## WORK ORDER
Each line from the first line of the entries through the line holding "tools is built" is to be restated word for word; nothing else, and no picture, belongs in the answer.

## SUPPLIED RECORDS
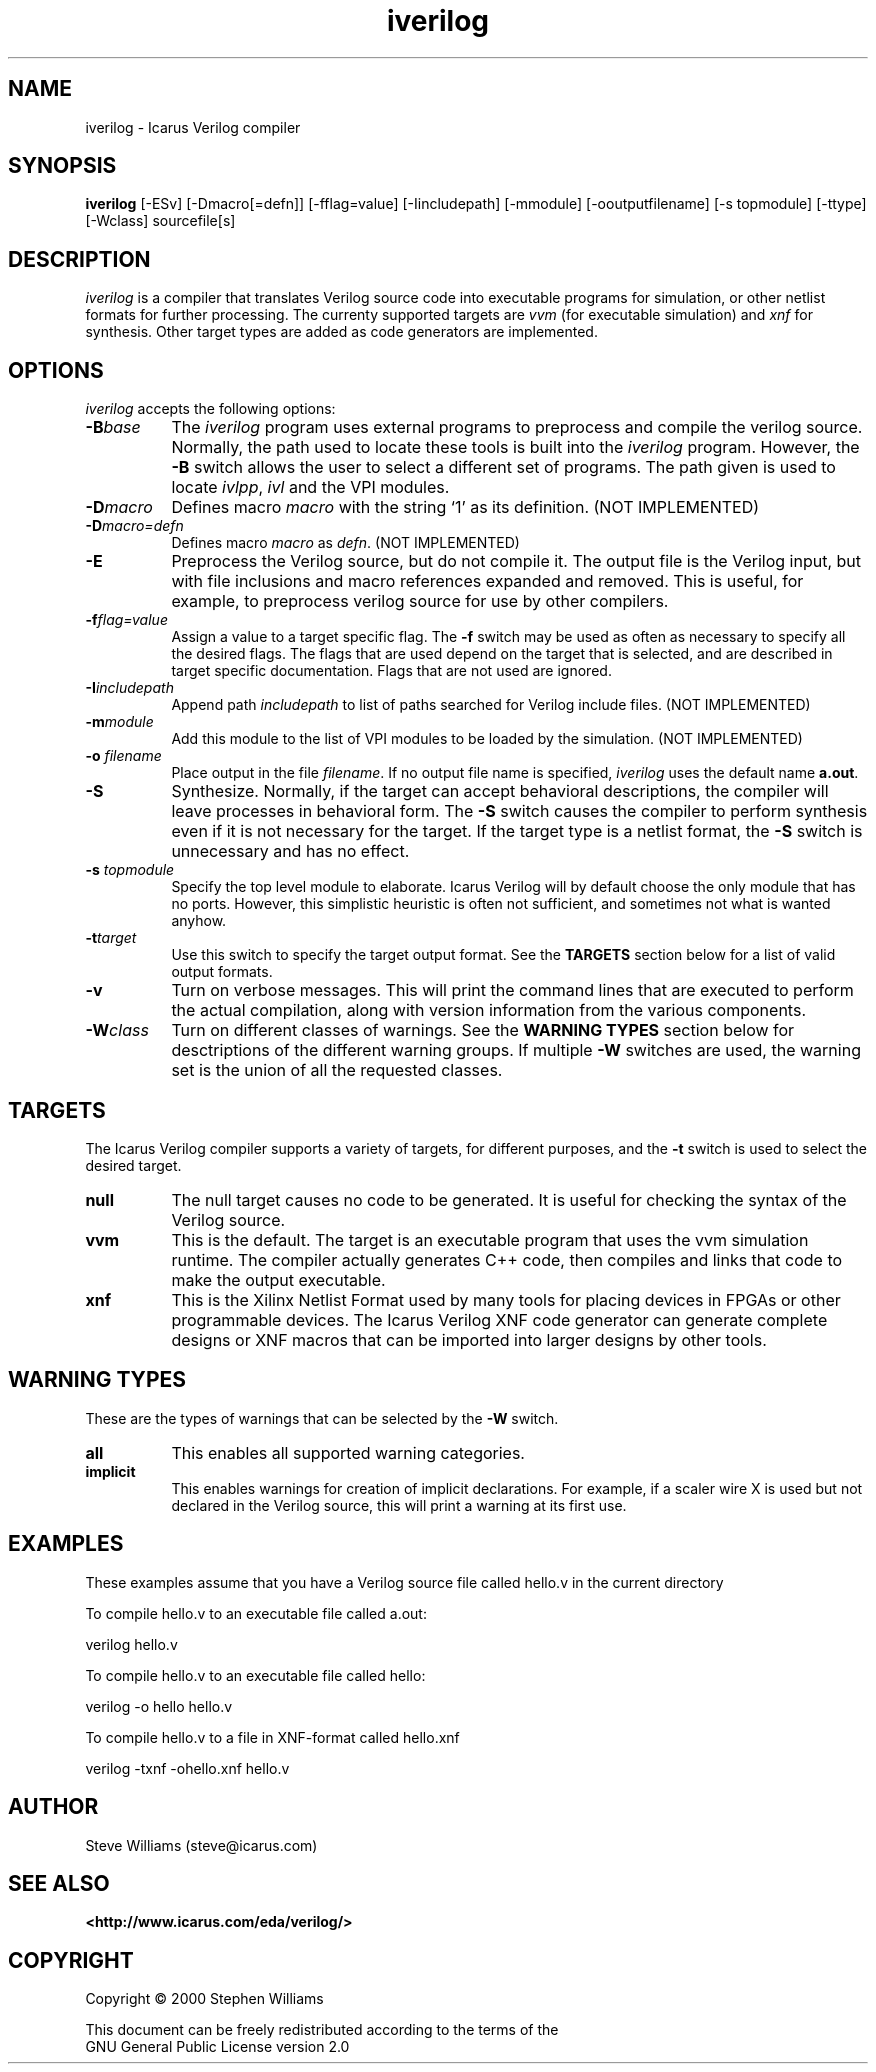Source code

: .TH iverilog 1 "April, 2000" Version 19990913
.SH NAME
iverilog - Icarus Verilog compiler

.SH SYNOPSIS
.B iverilog
[-ESv] [-Dmacro[=defn]] [-fflag=value] [-Iincludepath] [-mmodule] [-ooutputfilename] [-s topmodule] [-ttype] [-Wclass] sourcefile[s]

.SH DESCRIPTION
.PP
\fIiverilog\fP is a compiler that translates Verilog source code into
executable programs for simulation, or other netlist formats for
further processing. The currenty supported targets are \fIvvm\fP (for
executable simulation) and \fIxnf\fP for synthesis. Other target
types are added as code generators are implemented.

.SH OPTIONS
.l
\fIiverilog\fP accepts the following options:
.TP 8
.B -B\fIbase\fP
The \fIiverilog\fP program uses external programs to preprocess and
compile the verilog source. Normally, the path used to locate these
tools is built into the \fIiverilog\fP program. However, the \fB-B\fP
switch allows the user to select a different set of programs. The path
given is used to locate \fIivlpp\fP, \fIivl\fP and the VPI modules.
.TP 8
.B -D\fImacro\fP
Defines macro \fImacro\fP with the string `1' as its definition. (NOT IMPLEMENTED)
.TP 8
.B -D\fImacro=defn\fP
Defines macro \fImacro\fP as \fIdefn\fP. (NOT IMPLEMENTED)
.TP 8
.B -E
Preprocess the Verilog source, but do not compile it. The output file
is the Verilog input, but with file inclusions and macro references
expanded and removed. This is useful, for example, to preprocess
verilog source for use by other compilers.
.TP 8
.B -f\fIflag=value\fP
Assign a value to a target specific flag. The \fB-f\fP switch may be
used as often as necessary to specify all the desired flags. The flags
that are used depend on the target that is selected, and are described
in target specific documentation. Flags that are not used are ignored.
.TP 8
.B -I\fIincludepath\fP 
Append path \fIincludepath\fP to list of paths searched for Verilog
include files. (NOT IMPLEMENTED)
.TP 8
.B -m\fImodule\fP
Add this module to the list of VPI modules to be loaded by the
simulation. (NOT IMPLEMENTED)
.TP 8
.B -o \fIfilename\fP
Place output in the file \fIfilename\fP. If no output file name is
specified, \fIiverilog\fP uses the default name \fBa.out\fP.
.TP 8
.B -S
Synthesize. Normally, if the target can accept behavioral
descriptions, the compiler will leave processes in behavioral
form. The \fB-S\fP switch causes the compiler to perform synthesis
even if it is not necessary for the target. If the target type is a
netlist format, the \fB-S\fP switch is unnecessary and has no effect.
.TP 8
.B -s \fItopmodule\fP
Specify the top level module to elaborate. Icarus Verilog will by default
choose the only module that has no ports. However, this simplistic
heuristic is often not sufficient, and sometimes not what is wanted
anyhow.
.TP 8
.B -t\fItarget\fP
Use this switch to specify the target output format. See the
\fBTARGETS\fP section below for a list of valid output formats.
.TP 8
.B -v
Turn on verbose messages. This will print the command lines that are
executed to perform the actual compilation, along with version
information from the various components.
.TP 8
.B -W\fIclass\fP
Turn on different classes of warnings. See the \fBWARNING TYPES\fP
section below for desctriptions of the different warning groups. If
multiple \fB-W\fP switches are used, the warning set is the union of
all the requested classes.

.SH TARGETS

The Icarus Verilog compiler supports a variety of targets, for
different purposes, and the \fB-t\fP switch is used to select the
desired target.

.TP 8
.B null
The null target causes no code to be generated. It is useful for
checking the syntax of the Verilog source.
.TP 8
.B vvm
This is the default. The target is an executable program that uses the
vvm simulation runtime. The compiler actually generates C++ code, then
compiles and links that code to make the output executable.
.TP 8
.B xnf
This is the Xilinx Netlist Format used by many tools for placing
devices in FPGAs or other programmable devices. The Icarus Verilog XNF
code generator can generate complete designs or XNF macros that can be
imported into larger designs by other tools.

.SH "WARNING TYPES"
These are the types of warnings that can be selected by the \fB-W\fP
switch.

.TP 8
.B all
This enables all supported warning categories.

.TP 8
.B implicit
This enables warnings for creation of implicit declarations. For
example, if a scaler wire X is used but not declared in the Verilog
source, this will print a warning at its first use.

.SH EXAMPLES 
These examples assume that you have a Verilog source file called hello.v in
the current directory

To compile hello.v to an executable file called a.out:

	verilog hello.v

To compile hello.v to an executable file called hello:

	verilog -o hello hello.v

To compile hello.v to a file in XNF-format called hello.xnf

	verilog -txnf -ohello.xnf hello.v


.SH "AUTHOR"
.nf
Steve Williams (steve@icarus.com)

.SH SEE ALSO
.BR "<http://www.icarus.com/eda/verilog/>"

.SH COPYRIGHT
.nf
Copyright \(co  2000 Stephen Williams

This document can be freely redistributed according to the terms of the 
GNU General Public License version 2.0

## SOLUTION
Source code

: .TH iverilog 1 "April, 2000" Version 19990913
.SH NAME
iverilog - Icarus Verilog compiler

.SH SYNOPSIS
.B iverilog
[-ESv] [-Dmacro[=defn]] [-fflag=value] [-Iincludepath] [-mmodule] [-ooutputfilename] [-s topmodule] [-ttype] [-Wclass] sourcefile[s]

.SH DESCRIPTION
.PP
\fIiverilog\fP is a compiler that translates Verilog source code into
executable programs for simulation, or other netlist formats for
further processing. The currenty supported targets are \fIvvm\fP (for
executable simulation) and \fIxnf\fP for synthesis. Other target
types are added as code generators are implemented.

.SH OPTIONS
.l
\fIiverilog\fP accepts the following options:
.TP 8
.B -B\fIbase\fP
The \fIiverilog\fP program uses external programs to preprocess and
compile the verilog source. Normally, the path used to locate these
tools is built into the \fIiverilog\fP program. However, the \fB-B\fP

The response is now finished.